Toen Keizer Karel de Grote , een groot wijnliefhebber het in Europa voor te zeggen had,
kwam de uitbreiding van de wijnbouw goed op gang. Hij bedrukt het opbouwen van nieuw
kloosters zodat de wijnbouw goed in stand bleef en breidde zelf uit naar Duitsland en
Frankrijk, vb in de Bourgogne waar een van de beroemdste witte wijngaarden staat genaamd
Corton-Charlemagne.
Enkele jaren later droeg de opkomst van de burgerij bij tot een verdere opkomst van de
wijnbouw en van de wijnhandel. Zeker de opwarming van het klimaat in Europa had er veel
mee te maken, men bekeek het goed en door de opwarming werd in Duitsland meer dan
1500 druivenstokken geplaatst, bijna drie keer zoveel wijngaarden geplant als nu ,een record
voor die tijd.
Rond 1600 zagen Hollanders en Engelsen het gat in de markt, ze gingen zich bezighouden
met internationale wijnhandel. Ze bepaalden welk soort wijn waar moest geplaatst worden.
De tijd van marktgericht werken in de wijnhandel was begonnen.

Tot in de 19e eeuw waren er voor de wijnbouw grote hoogte en dieptepunten. In die eeuw
waren er drie grote plagen, oïdium, meeldauw en druifluis beter genaamd phylloxera
vastatrix , ze waren allemaal afkomstig uit Amerika. De druifluis was de ergste plaag, deze
taste de wortels aan met als gevolg het sterven van de planten. Hierdoor dreigde Europa
volledig zonder wijngaarden te vallen omdat men toen een gebrek aan bestrijdingsmiddelen
had. Als oplossing hebben ze dan de druivenplanten geënt. Door de achteruitgang van de
wijnbouw bouwden ze ook nieuwe wijngaarden die dan zelf beter waren dan de vorige denk
maar aan de wijnvelden van Languedoc en Bordeaux.

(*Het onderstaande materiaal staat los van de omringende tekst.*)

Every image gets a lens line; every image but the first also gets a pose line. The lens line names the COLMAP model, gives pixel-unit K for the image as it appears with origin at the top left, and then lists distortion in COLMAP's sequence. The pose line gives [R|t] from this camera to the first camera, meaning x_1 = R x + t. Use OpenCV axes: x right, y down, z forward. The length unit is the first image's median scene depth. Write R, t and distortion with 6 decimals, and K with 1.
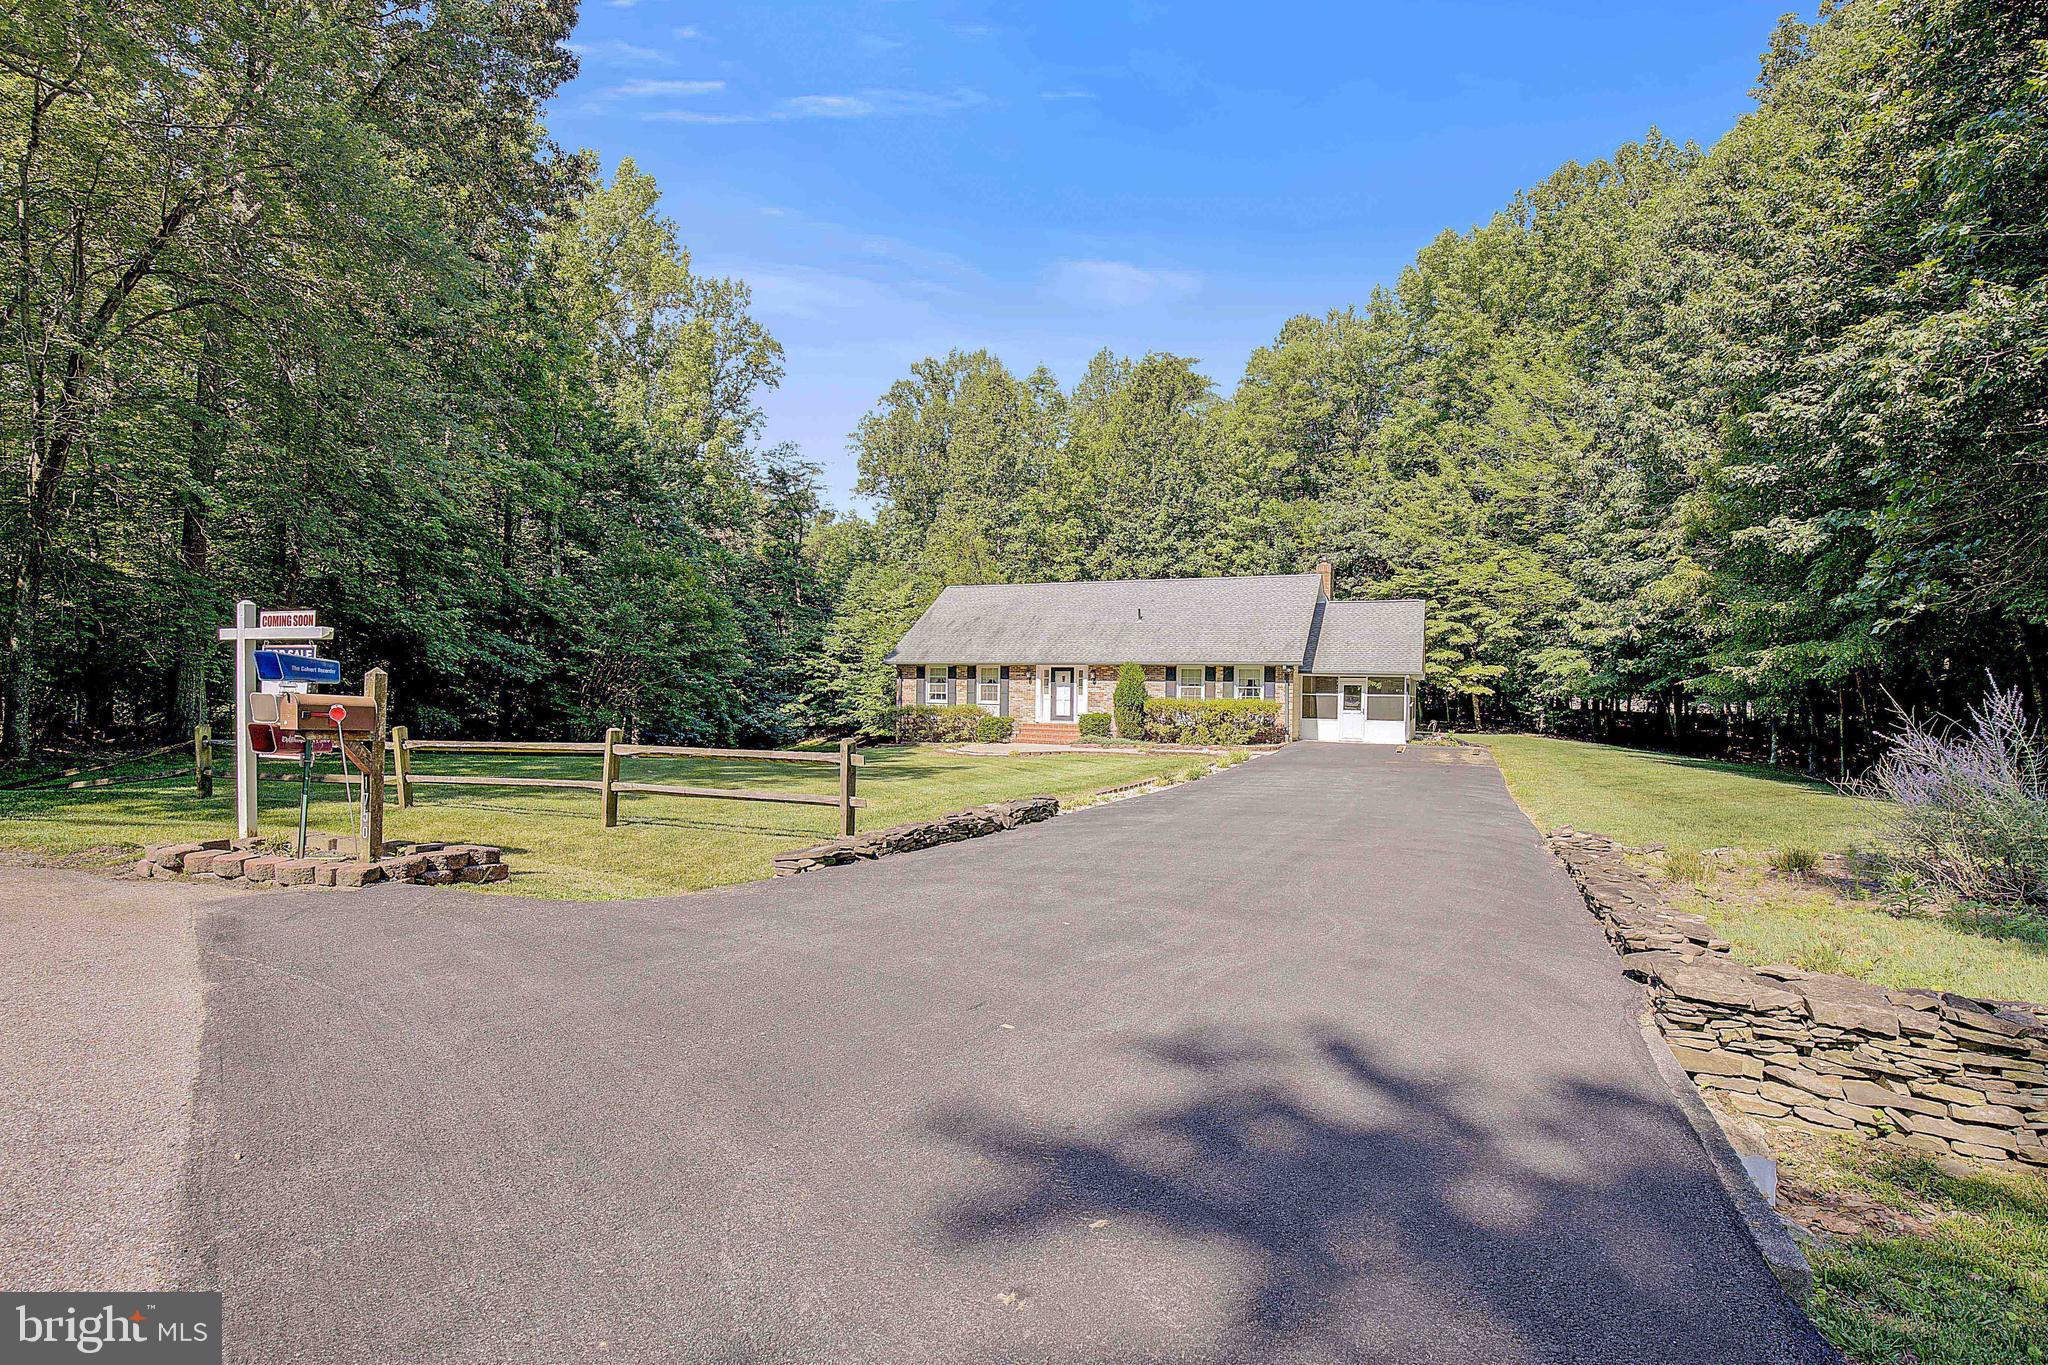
lens RADIAL K [[954.9, 0, 1022.5], [0, 954.9, 695.0], [0, 0, 1]] dist [-0.003732, -0.000083]
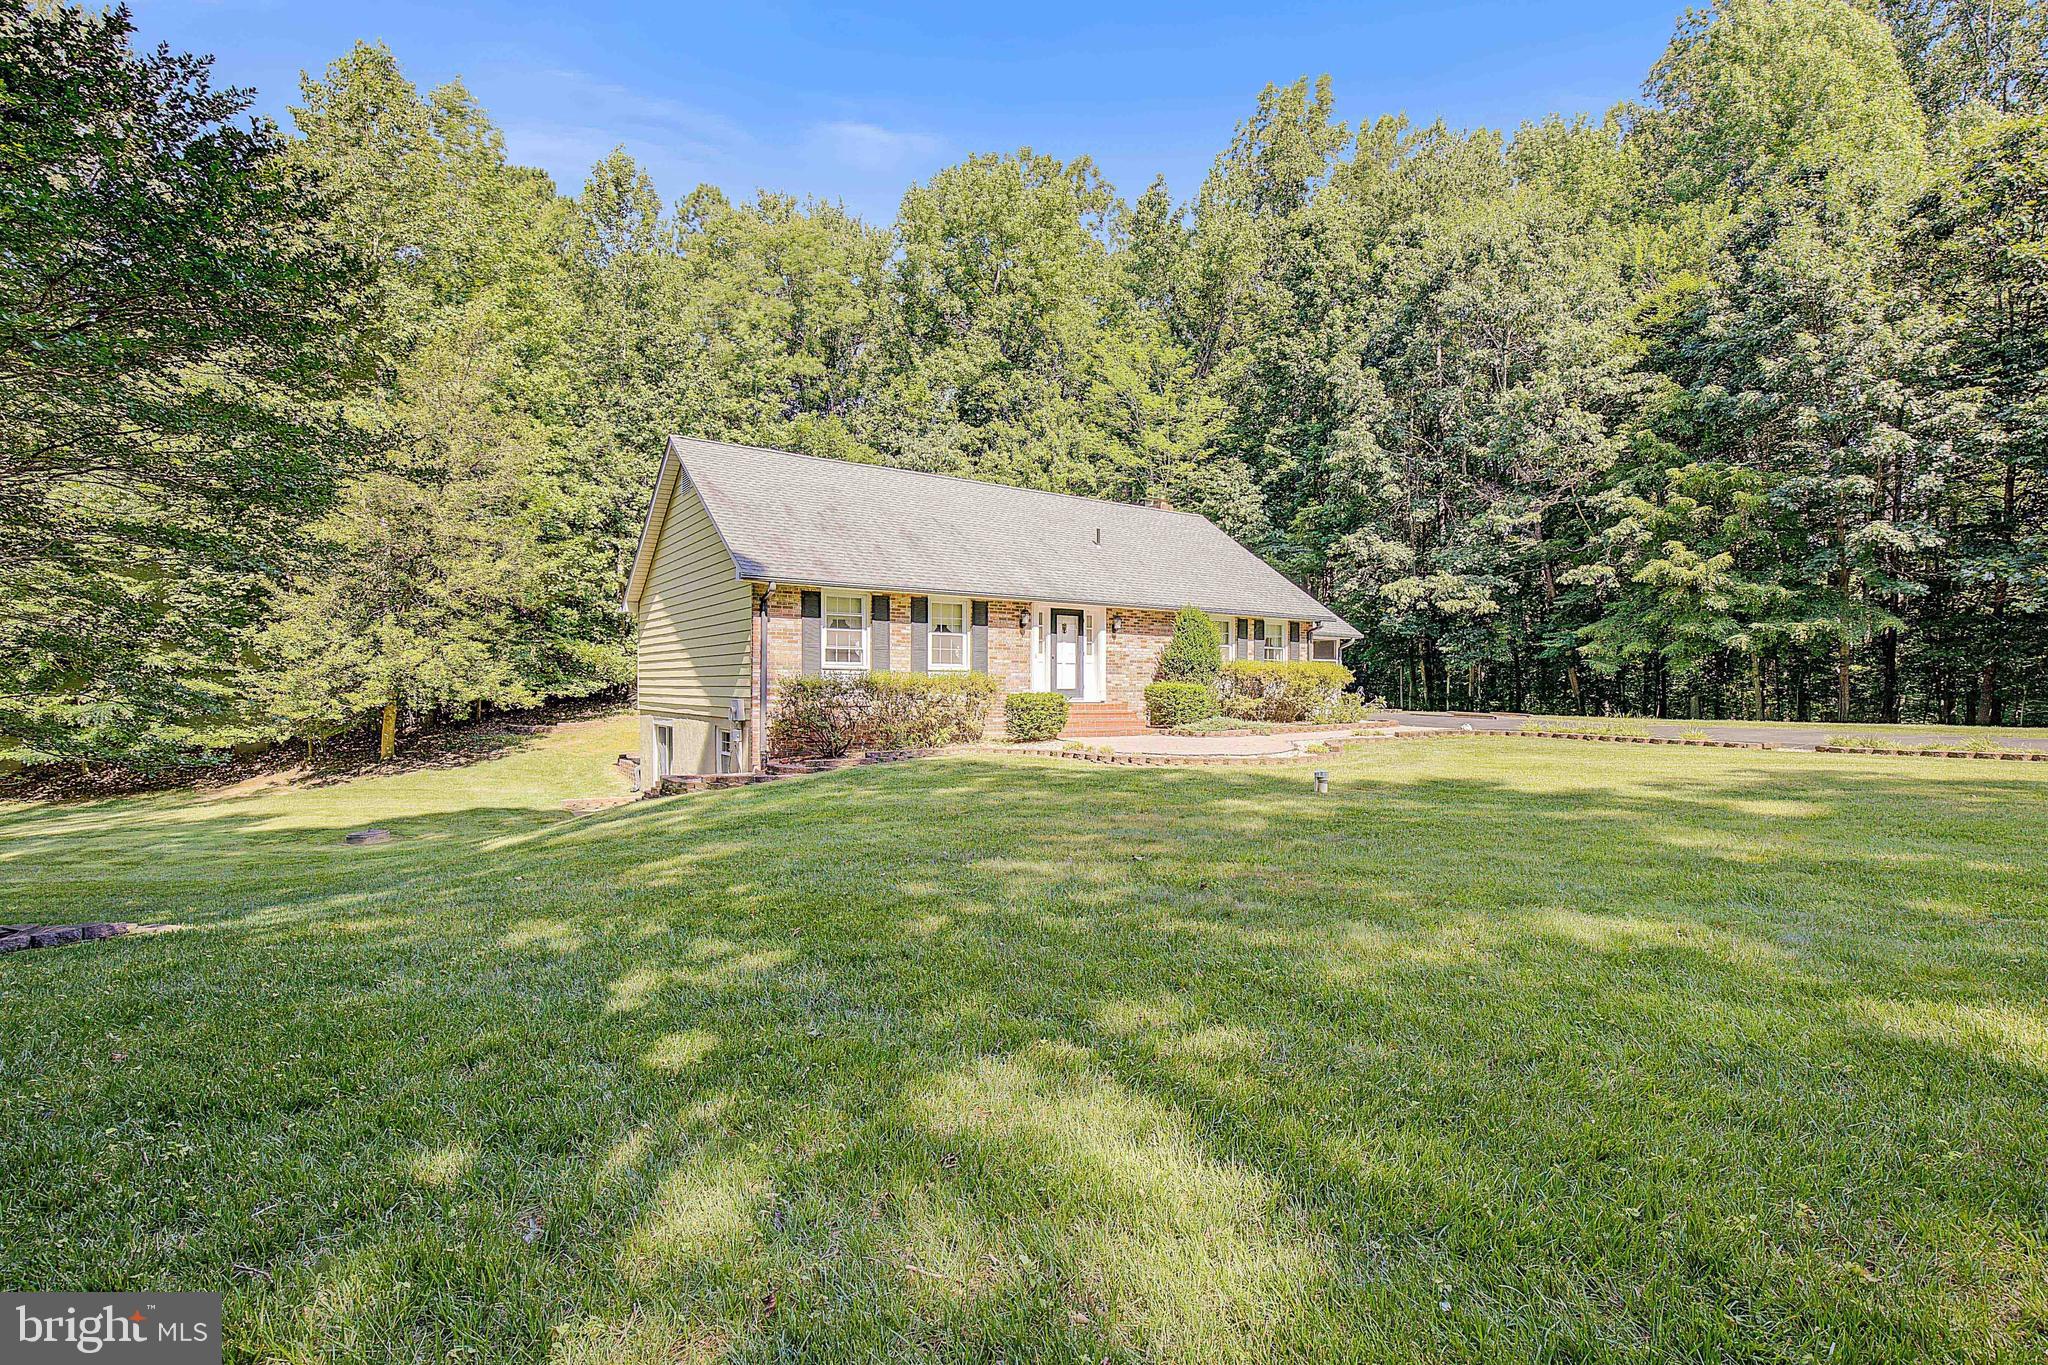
lens RADIAL K [[984.7, 0, 1032.4], [0, 984.7, 678.2], [0, 0, 1]] dist [0.000550, 0.000141]
pose [[0.523654, -0.002618, 0.851927, -0.395144], [0.005434, 0.999985, -0.000268, 0.011631], [-0.851914, 0.004769, 0.523660, 0.547293]]
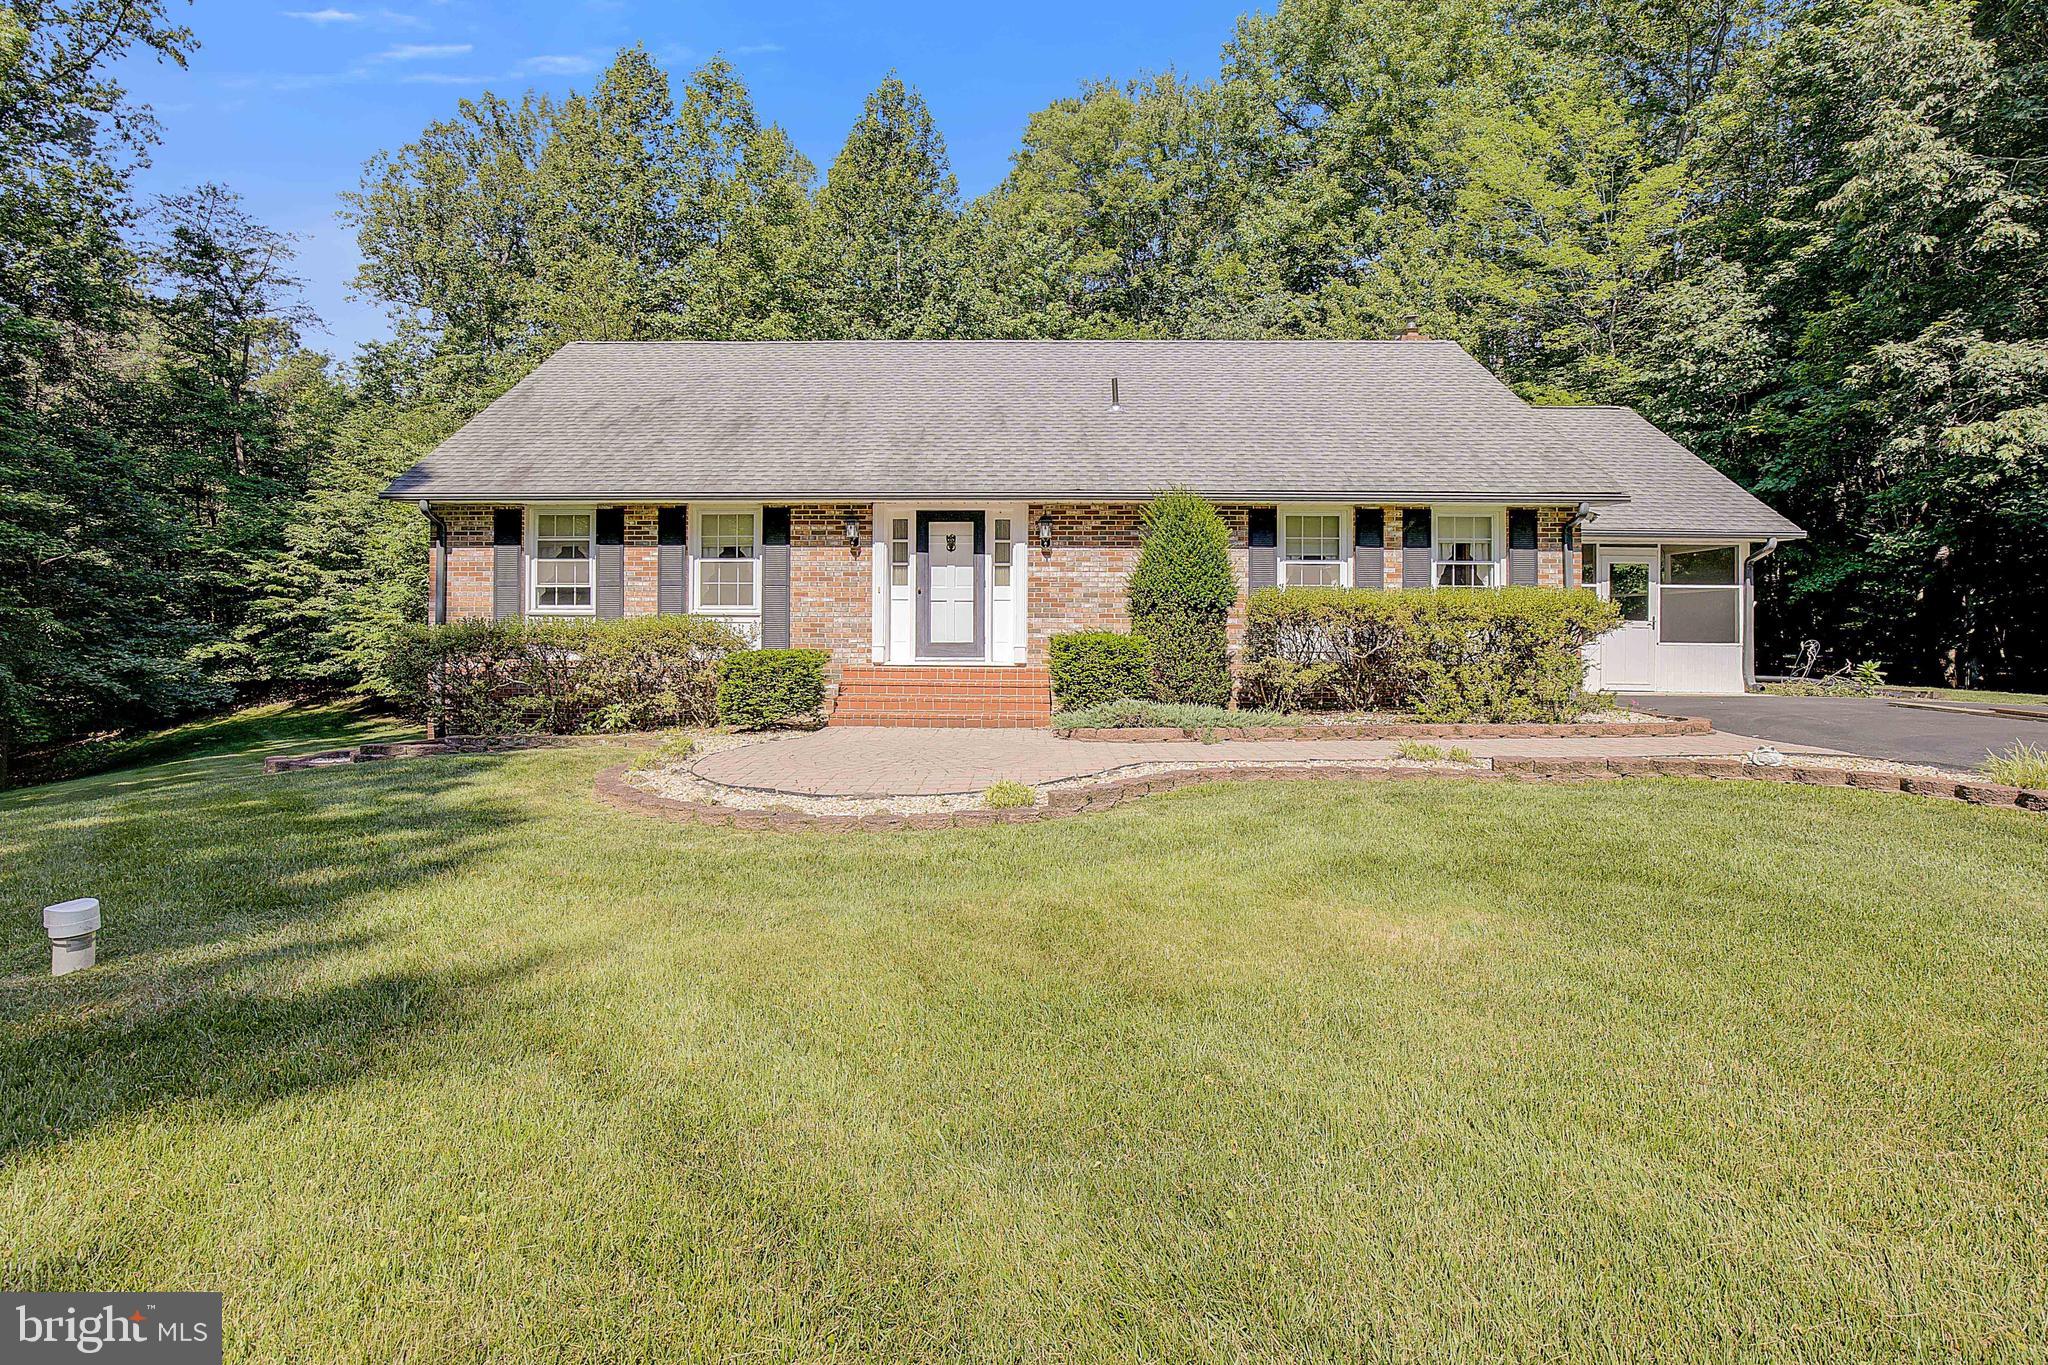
lens RADIAL K [[982.6, 0, 993.8], [0, 982.6, 623.0], [0, 0, 1]] dist [-0.006300, -0.000293]
pose [[0.926560, -0.003644, 0.376129, -0.065481], [0.008596, 0.999897, -0.011488, 0.014145], [-0.376048, 0.013877, 0.926496, 0.513383]]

De 19e eeuw was ook de eeuw van nieuwe technieken en industrialisering in de wijnbouw,
met als voorbeeld aanleg van spoornetwerken. Vanaf dan werd de moderne grondslag voor
de oenologie gelegd ( oenologie= wetenschap van de wijnbereiding) dit alles door Louis
Pasteur , dit was een van z’n belangrijkste ontdekkingen; de alcoholische gisting.